Companies with underfunded defined benefit (DB) pension schemes, tied to the final salary of employees, will need careful risk management and are especially vulnerable to fluctuating conditions in the eurozone over the next two years, according to ratings agency Standard & Poor's.
There has been a fall in long-term bond yields, which are used to calculate the rate that pension funds use when calculating their liabilities, Standard and Poor's said in a statement.
Based on that fall, DB scheme liabilities will have increased by between 11 and 18%, or €58 and €93 billion (US$65 and $104 billion) in 2014. Decreased long-term inflation expectations only partly offset this, the agency said.
Standard and Poor's analysed the funding position of the 50 European companies that it rates as most exposed by their pension plan deficits.
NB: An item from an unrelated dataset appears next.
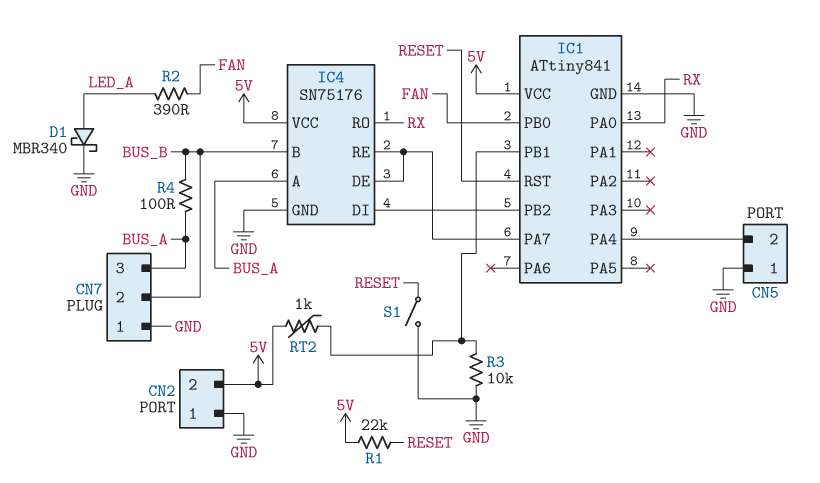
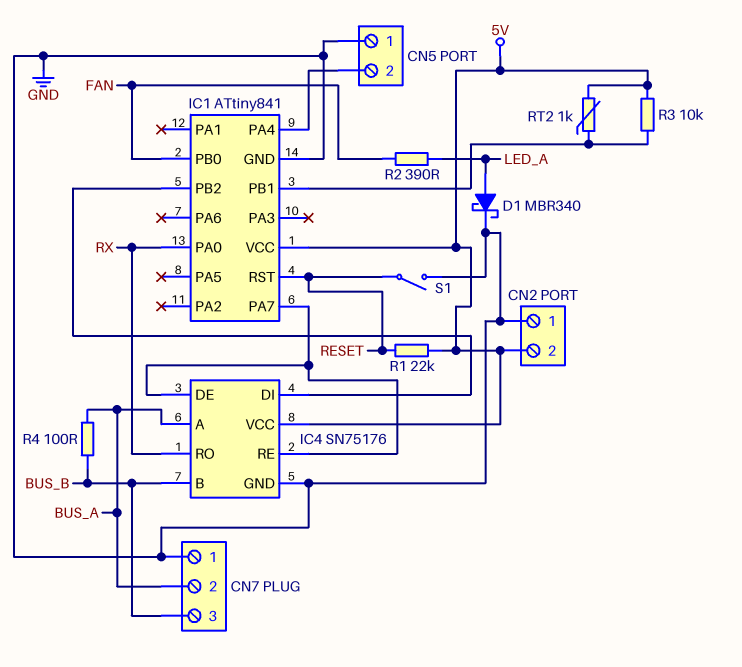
CN7 pin 2: BUS_B -> BUS_A
CN7 pin 3: BUS_A -> BUS_B
R3: 10k (GND, IC1/PB1) -> 10k (5V, IC1/PB1)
At the end of 2013, this group had pension fund liabilities totaling €527bn. That, compared to assets of €356bn, meant that on average they had a funding deficit of just over 30%, the agency said.
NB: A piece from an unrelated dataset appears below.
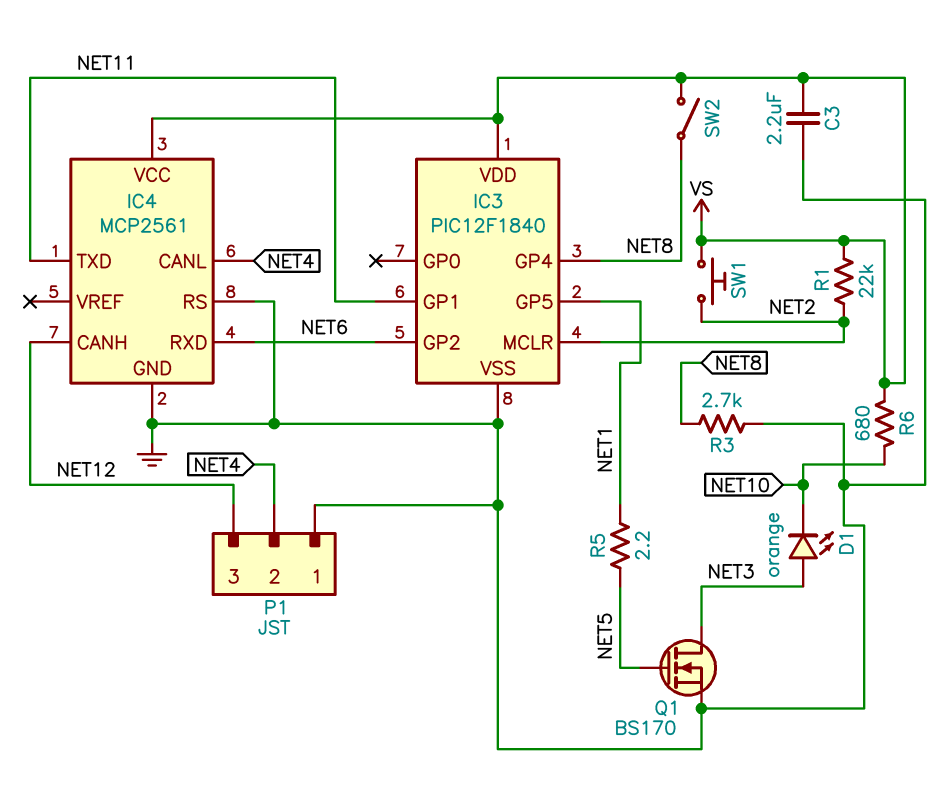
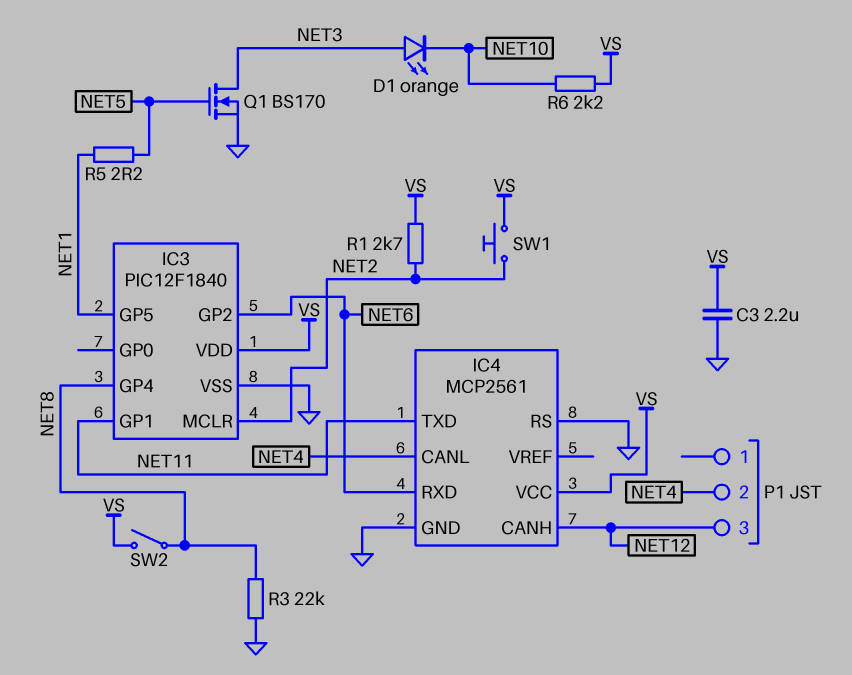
P1 pin 1: GND -> none
R1: 22k (NET2, VS) -> 2.7k (NET2, VS)
R3: 2.7k (GND, NET8) -> 22k (GND, NET8)
R6: 680 (NET10, VS) -> 2.2k (NET10, VS)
Despite good investment returns of 8%-12% on plan assets on 2014, the fall in long-term yields, together with the degree of underfunding and the mismatch between pension fund assets and liabilities will see "substantial growth" in pension deficits for many companies for 2014, and targets for plan returns will need to be lower for 2015, Standard & Poor's said.
Effective risk management is vital in managing companies' credit risk exposure, and potentially mitigating impacts on their credit metrics, Standard & Poor's said.
"We would expect plan sponsors to continue exploring options such as lowering pension benefits by freezing pensionable salaries, capping future pension increases, increasing the retirement age, and closing plans to new and even existing members," the agency said.
"The challenge for companies in coming years will be how to rein in plan deficits in the new post-quantitative-easing low interest rate environment in Europe. This will become a more material credit consideration where defined-benefit plan deficits are significant, as under our criteria we include existing plan deficits on a tax-adjusted basis in our calculation of adjusted debt," said Standard & Poor's credit analyst Paul Watters.